→ Exercise aim:
Take the line that has "TON-253, due: Sep 22 -> Oct 6" in it and every line after it to the end of the entries, and reproduce them exactly.

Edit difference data
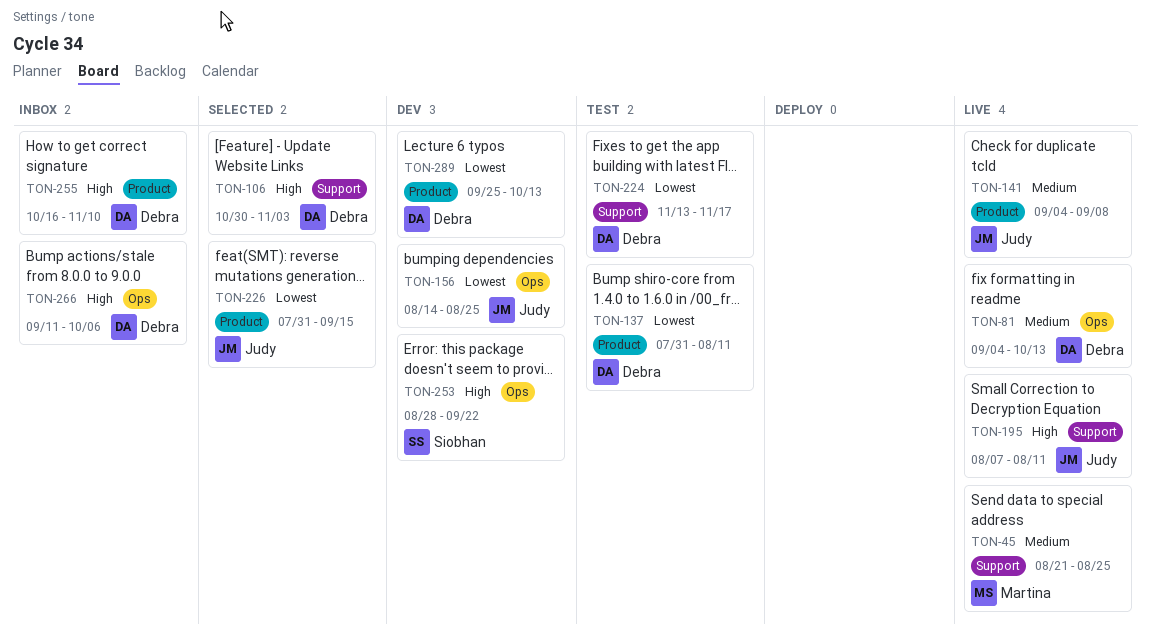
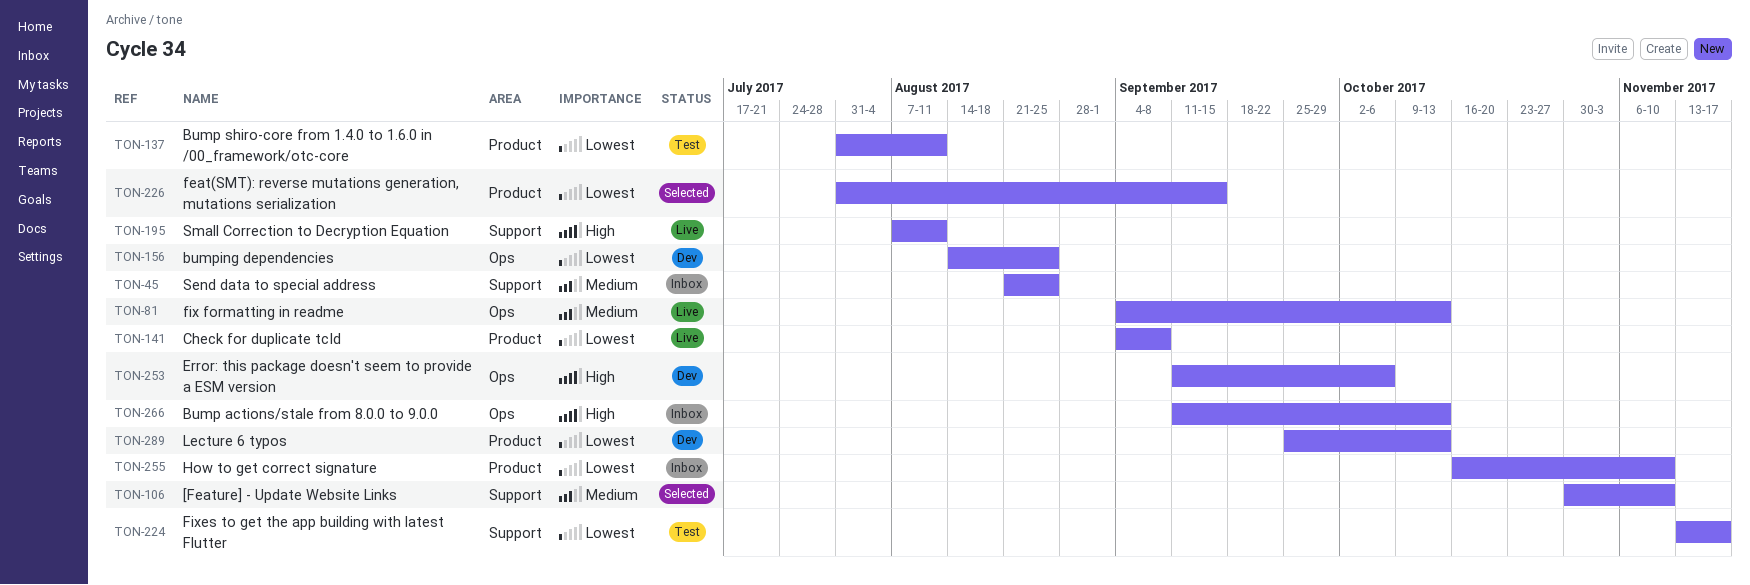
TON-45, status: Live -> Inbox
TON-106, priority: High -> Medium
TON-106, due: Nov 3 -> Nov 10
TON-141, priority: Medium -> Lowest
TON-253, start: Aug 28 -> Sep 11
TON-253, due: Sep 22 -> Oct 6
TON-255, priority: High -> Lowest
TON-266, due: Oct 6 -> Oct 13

→ Solution:
TON-253, due: Sep 22 -> Oct 6
TON-255, priority: High -> Lowest
TON-266, due: Oct 6 -> Oct 13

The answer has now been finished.